> Lesetext
***

Protokoll der Sitzung vom 09.11.2011

„Ob’s uns passt oder nicht: Für diese hochaktiven Abfälle aus der Wiederaufarbeitung gibt es nur ein genehmigtes Zwischenlager: in Gorleben. Deshalb führt an diesen Rücktransporten dorthin kein Weg vorbei.“

So Jürgen Trittin im Dezember 2002.

Karl Marx hat einmal gesagt: „Das Sein bestimmt das Bewusstsein.“ Oder mit meinen Worten: Scheinheilig, unglaubwürdig, grün.

(Zustimmung bei der CDU und bei der FDP - Kreszentia Flauger [LINKE]: Gut, dass Herr Schünemann nicht da ist!)

Meine sehr geehrten Damen und Herren, Sie sind doch gar nicht gegen Castortransporte, Sie wollen nur nicht, dass der Castortransport im November 2011 rollt. Er soll im November 2012 rollen,

(Stefan Wenzel [GRÜNE]: So ein Quatsch!)

damit Sie dann die passende Begleitmusik für Ihren Landtagswahlkampf haben. Das ist doch der Grund, Herr Wenzel, warum Ihnen der Castor dieses Jahr nicht passt.

(Beifall bei der CDU und bei der FDP - Stefan Wenzel [GRÜNE]: Sie müssen ja eine Angst vor der Wahl haben!)

Meine sehr geehrten Damen und Herren, Martin Luther King hat damals in seiner berühmten Rede beim Marsch nach Washington gesagt: „Ich habe einen Traum.“

(Oh! bei der SPD)

(Vizepräsident Hans-Werner Schwarz übernimmt den Vorsitz)

Meine sehr geehrten Damen und Herren, ich habe auch einen Traum: dass unsere Energieversorgung sicher, sauber und bezahlbar ist, dass wir uns immer mehr aus erneuerbaren Energiequellen versorgen und dass es diese Generation schafft, den atomaren Müll dort zu lagern, wo er rückholbar ist oder für Tausende von Jahren sicher aufbewahrt werden kann.

(Glocke des Präsidenten)

Dafür arbeiten meine Kolleginnen und Kollegen aus der CDU-Landtagsfraktion jeden Tag. Wir packen das an und tun etwas dafür.

(Ursula Weisser-Roelle [LINKE]: Glauben Sie, was Sie da sagen?)

***

> Material
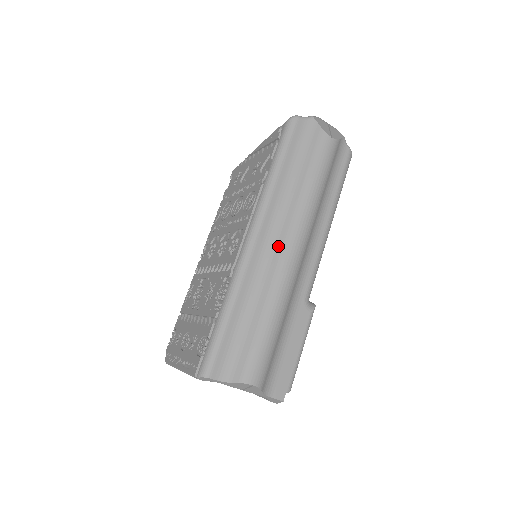
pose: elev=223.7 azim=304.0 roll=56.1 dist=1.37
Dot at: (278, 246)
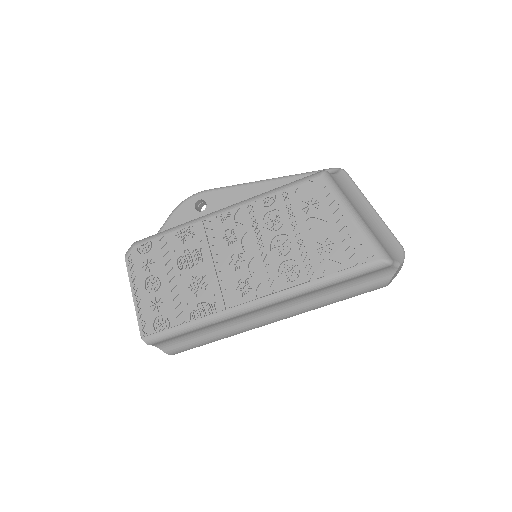
Dot at: (269, 315)
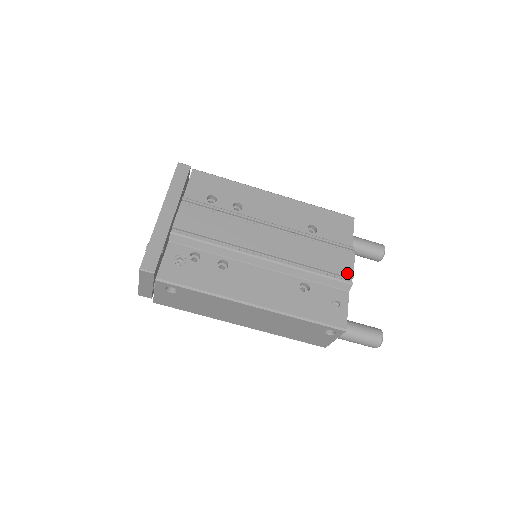
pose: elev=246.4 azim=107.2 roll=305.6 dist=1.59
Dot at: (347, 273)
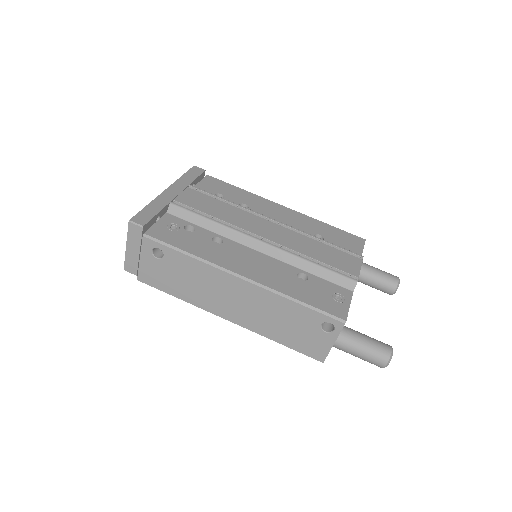
Dot at: (352, 272)
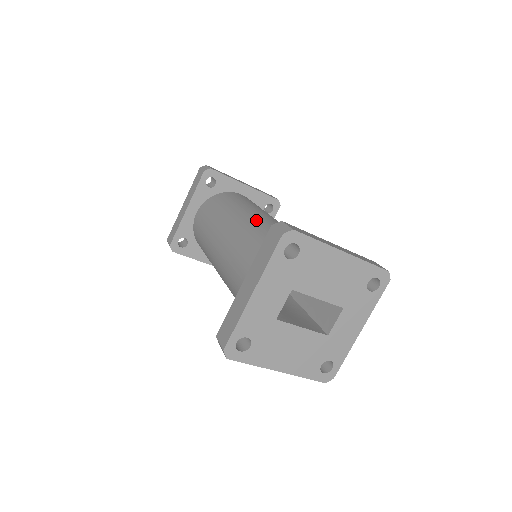
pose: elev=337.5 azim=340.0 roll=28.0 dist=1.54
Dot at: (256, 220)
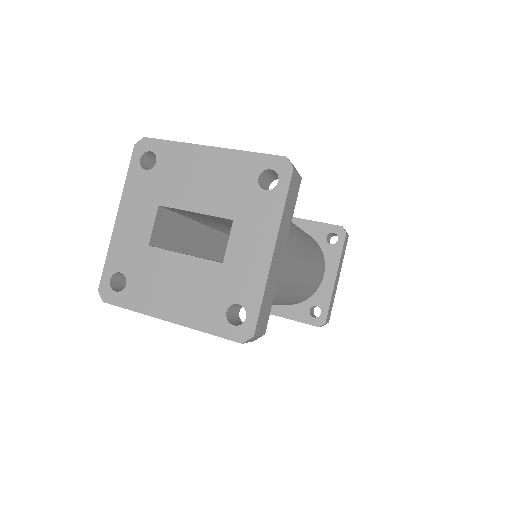
Dot at: occluded
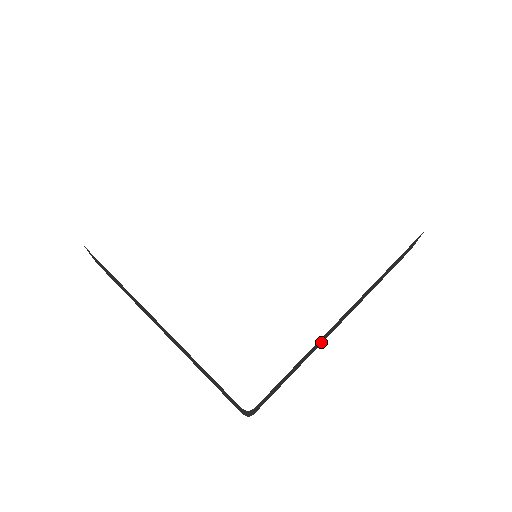
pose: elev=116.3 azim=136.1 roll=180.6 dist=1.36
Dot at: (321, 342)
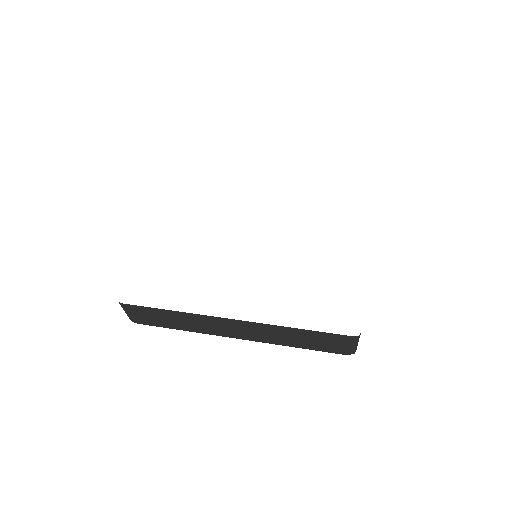
Dot at: (210, 330)
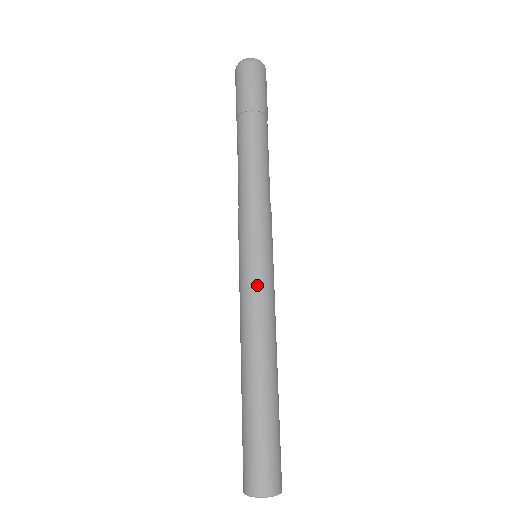
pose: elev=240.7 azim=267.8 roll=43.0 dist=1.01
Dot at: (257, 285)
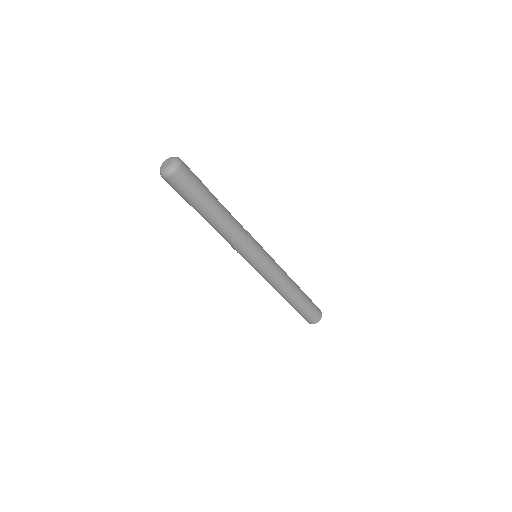
Dot at: (266, 275)
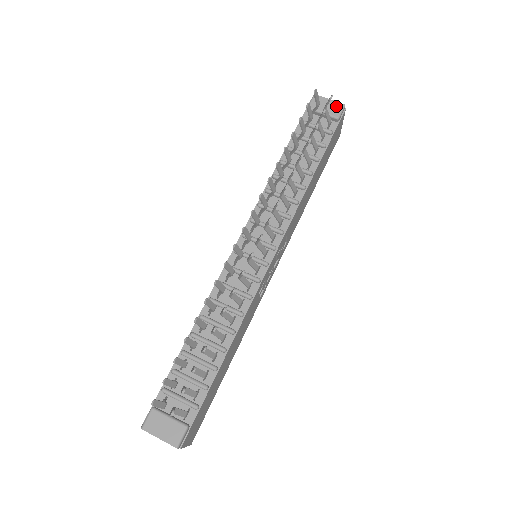
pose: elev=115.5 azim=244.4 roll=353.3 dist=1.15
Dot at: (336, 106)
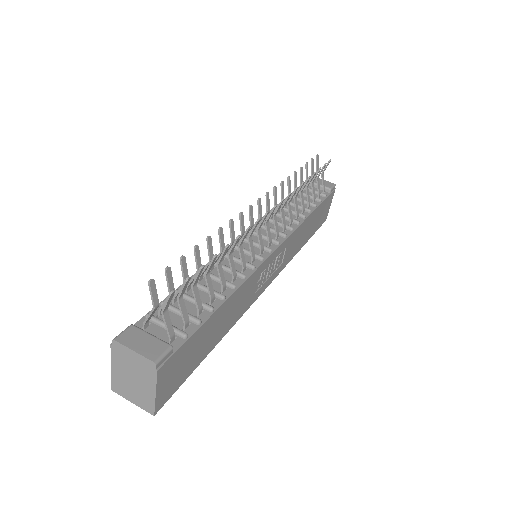
Dot at: (329, 183)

***

> Schriftliche Aufgabe
Führen Sie das Protokoll der Landtagsrede zum Castortransport im Anschluss an den letzten Zwischenruf fort. Die Daten sind für die Bearbeitung nicht erforderlich.

> Ergebnis
Für einen grünen Politiker, da bin ich mir sicher, wäre das eher ein Albtraum: keine Kernkraftwerke mehr, keine Castortransporte mehr, keine Endlagerdiskussion mehr. Kann ein Grüner diesen Traum träumen? - Nein, das kann er nicht; denn es wäre ein Albtraum.

Kommen Sie bitte zum Schluss!

Ich komme gerne zum Schluss. - Der Höhenflug der Grünen ist schon beendet. Die Umfragewerte sind wieder auf dem Sinkflug. Rot-Grün ist weit davon entfernt, eine Mehrheit zu bekommen. Das ist auch der Grund dafür, dass Sie heute Morgen dieses Theater veranstalten.

Vielen Dank.

(Beifall bei der CDU und bei der FDP)

Zu Wort gemeldet hat sich Herr Minister Sander. Ich erteile Ihnen das Wort, Herr Minister.

Herr Präsident! Meine sehr geehrten Damen und Herren! Wie aus der Debatte schon festzustellen ist, muss der jetzige Castortransport unter zwei Aspekten betrachtet werden. Der eine ist der rechtliche, der formale Rahmen, und der andere ist die politische Bewertung.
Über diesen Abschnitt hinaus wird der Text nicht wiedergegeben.